> [Exercise] Copy, word for word, the lines below from the one containing "nose: (109, 172)" up to and including the one containing "right hip: (587, 676)", with pictures left out.

:: Data records ::

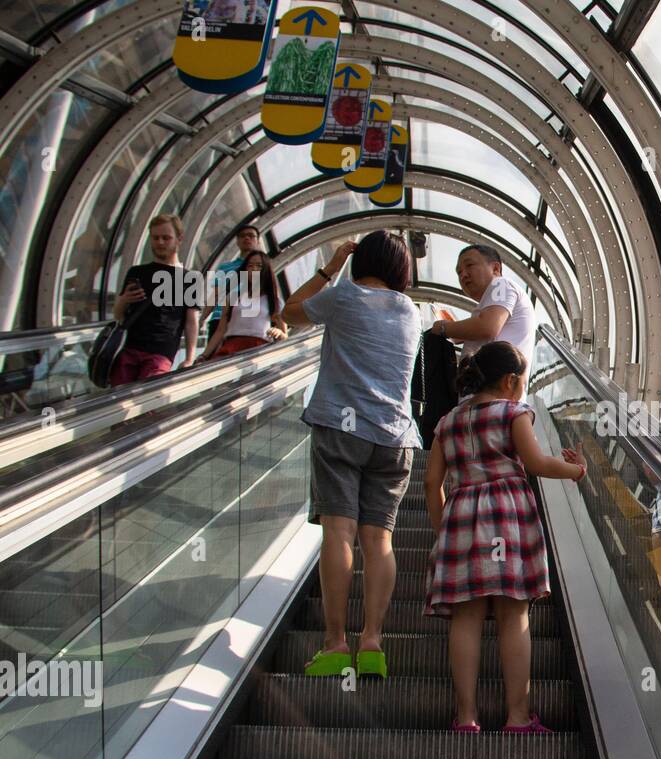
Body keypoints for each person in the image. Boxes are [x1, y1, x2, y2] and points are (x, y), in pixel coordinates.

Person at [279, 231, 424, 679]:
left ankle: (336, 644)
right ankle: (374, 642)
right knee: (379, 540)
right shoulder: (412, 312)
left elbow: (288, 313)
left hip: (342, 429)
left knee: (339, 535)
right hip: (396, 438)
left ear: (361, 261)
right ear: (403, 270)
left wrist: (331, 264)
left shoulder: (343, 295)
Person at [423, 341, 586, 733]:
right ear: (511, 380)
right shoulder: (514, 413)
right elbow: (535, 463)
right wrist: (577, 471)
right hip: (506, 514)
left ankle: (466, 717)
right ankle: (517, 716)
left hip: (461, 514)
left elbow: (431, 483)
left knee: (466, 617)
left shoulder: (447, 422)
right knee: (514, 615)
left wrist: (442, 529)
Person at [108, 214, 200, 386]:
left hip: (161, 352)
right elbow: (118, 315)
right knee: (116, 400)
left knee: (147, 403)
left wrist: (189, 358)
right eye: (155, 237)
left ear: (179, 239)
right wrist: (123, 300)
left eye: (166, 238)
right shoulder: (136, 273)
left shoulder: (190, 278)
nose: (160, 242)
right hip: (130, 348)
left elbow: (191, 321)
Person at [429, 244, 537, 388]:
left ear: (496, 269)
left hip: (496, 399)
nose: (463, 275)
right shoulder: (491, 303)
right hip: (489, 397)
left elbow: (487, 327)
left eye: (469, 265)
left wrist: (441, 327)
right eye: (459, 272)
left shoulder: (501, 284)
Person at [200, 250, 287, 360]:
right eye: (250, 266)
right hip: (232, 346)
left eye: (259, 266)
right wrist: (204, 355)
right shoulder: (233, 297)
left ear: (266, 270)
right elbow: (220, 331)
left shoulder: (274, 301)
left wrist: (279, 332)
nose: (254, 269)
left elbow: (285, 336)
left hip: (259, 348)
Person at [202, 224, 263, 343]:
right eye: (242, 236)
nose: (246, 238)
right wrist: (202, 318)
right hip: (219, 318)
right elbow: (215, 294)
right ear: (237, 241)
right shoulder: (224, 268)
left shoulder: (263, 267)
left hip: (245, 319)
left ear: (257, 241)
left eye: (251, 236)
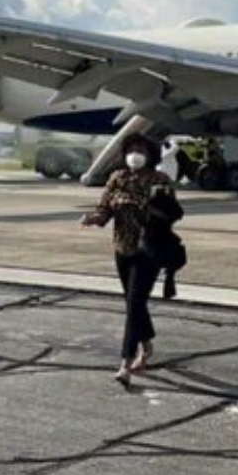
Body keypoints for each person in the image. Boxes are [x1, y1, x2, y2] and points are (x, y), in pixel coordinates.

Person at [81, 133, 176, 388]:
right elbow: (105, 210)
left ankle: (126, 362)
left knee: (135, 302)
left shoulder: (160, 180)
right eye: (131, 149)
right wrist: (92, 219)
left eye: (141, 149)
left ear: (150, 154)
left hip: (149, 250)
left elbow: (173, 214)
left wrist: (153, 208)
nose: (135, 154)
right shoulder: (117, 178)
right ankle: (146, 343)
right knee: (134, 303)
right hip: (123, 249)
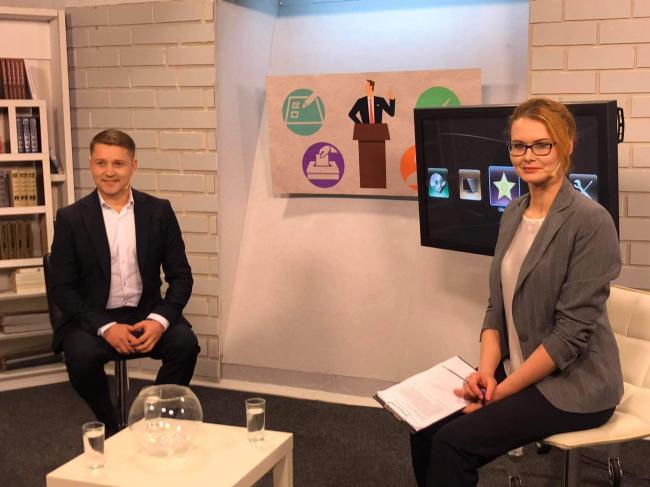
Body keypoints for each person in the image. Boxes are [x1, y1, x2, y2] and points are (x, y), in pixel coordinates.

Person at [410, 98, 623, 486]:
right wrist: (485, 373)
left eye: (542, 144)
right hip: (514, 369)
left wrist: (497, 395)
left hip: (574, 385)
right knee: (425, 428)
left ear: (566, 145)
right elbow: (497, 306)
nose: (528, 156)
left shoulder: (591, 222)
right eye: (519, 146)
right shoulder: (512, 213)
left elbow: (568, 337)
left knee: (453, 444)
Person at [48, 129, 200, 436]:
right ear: (91, 164)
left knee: (185, 346)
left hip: (146, 312)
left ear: (133, 166)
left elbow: (181, 276)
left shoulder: (159, 211)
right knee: (80, 358)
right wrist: (106, 327)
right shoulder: (70, 218)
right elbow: (62, 288)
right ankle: (113, 424)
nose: (109, 172)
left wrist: (158, 321)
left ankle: (151, 418)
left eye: (118, 163)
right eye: (101, 163)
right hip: (93, 316)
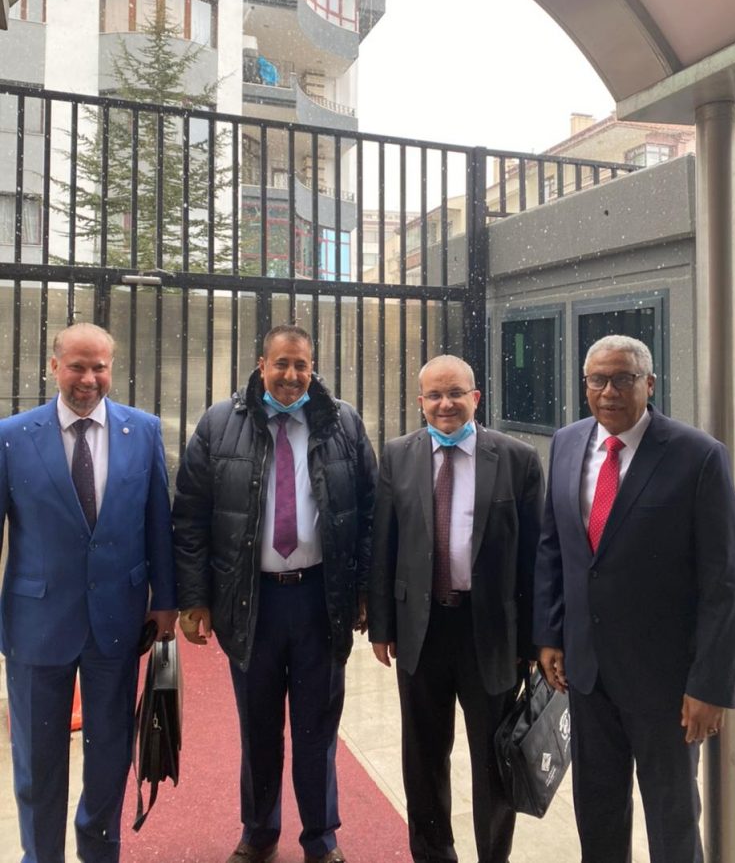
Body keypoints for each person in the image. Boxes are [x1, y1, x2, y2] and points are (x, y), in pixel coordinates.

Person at [534, 334, 735, 863]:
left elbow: (724, 581)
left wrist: (710, 685)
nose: (609, 391)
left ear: (649, 384)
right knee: (598, 814)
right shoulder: (567, 443)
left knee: (673, 823)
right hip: (587, 676)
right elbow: (554, 548)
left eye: (623, 379)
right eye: (598, 380)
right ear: (585, 385)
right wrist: (550, 633)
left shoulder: (697, 456)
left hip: (667, 686)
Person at [172, 323, 377, 863]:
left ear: (313, 368)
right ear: (261, 364)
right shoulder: (220, 424)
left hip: (319, 601)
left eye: (301, 365)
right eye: (281, 363)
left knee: (317, 729)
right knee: (258, 726)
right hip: (250, 601)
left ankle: (321, 839)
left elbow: (368, 512)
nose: (291, 375)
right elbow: (190, 517)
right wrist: (194, 598)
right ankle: (259, 832)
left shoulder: (342, 423)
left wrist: (363, 589)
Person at [0, 321, 177, 863]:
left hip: (117, 623)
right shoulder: (11, 437)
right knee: (38, 762)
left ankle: (100, 853)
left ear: (111, 368)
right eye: (77, 366)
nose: (88, 378)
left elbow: (158, 523)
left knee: (110, 757)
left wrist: (165, 601)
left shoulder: (142, 431)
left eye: (99, 366)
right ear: (53, 366)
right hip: (36, 625)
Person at [367, 354, 544, 863]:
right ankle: (433, 853)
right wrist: (381, 625)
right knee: (422, 756)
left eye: (456, 393)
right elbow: (384, 546)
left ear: (475, 398)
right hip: (420, 630)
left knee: (494, 758)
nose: (445, 404)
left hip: (490, 633)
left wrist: (533, 641)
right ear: (420, 401)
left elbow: (535, 558)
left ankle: (493, 855)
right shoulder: (397, 455)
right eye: (435, 395)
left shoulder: (516, 459)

:::

> [Worked solution]
nose: (109, 172)
left wrist: (158, 321)
left ankle: (151, 418)
left eye: (118, 163)
right eye: (101, 163)
right hip: (93, 316)
Body keypoints for each person in the image. Boxes are [x1, y1, x2, y2] and points are (x, y), in pixel coordinates.

Person at [534, 334, 735, 863]:
left elbow: (724, 581)
left wrist: (710, 685)
nose: (609, 391)
left ear: (649, 384)
right knee: (598, 814)
right shoulder: (567, 443)
left knee: (673, 823)
right hip: (587, 676)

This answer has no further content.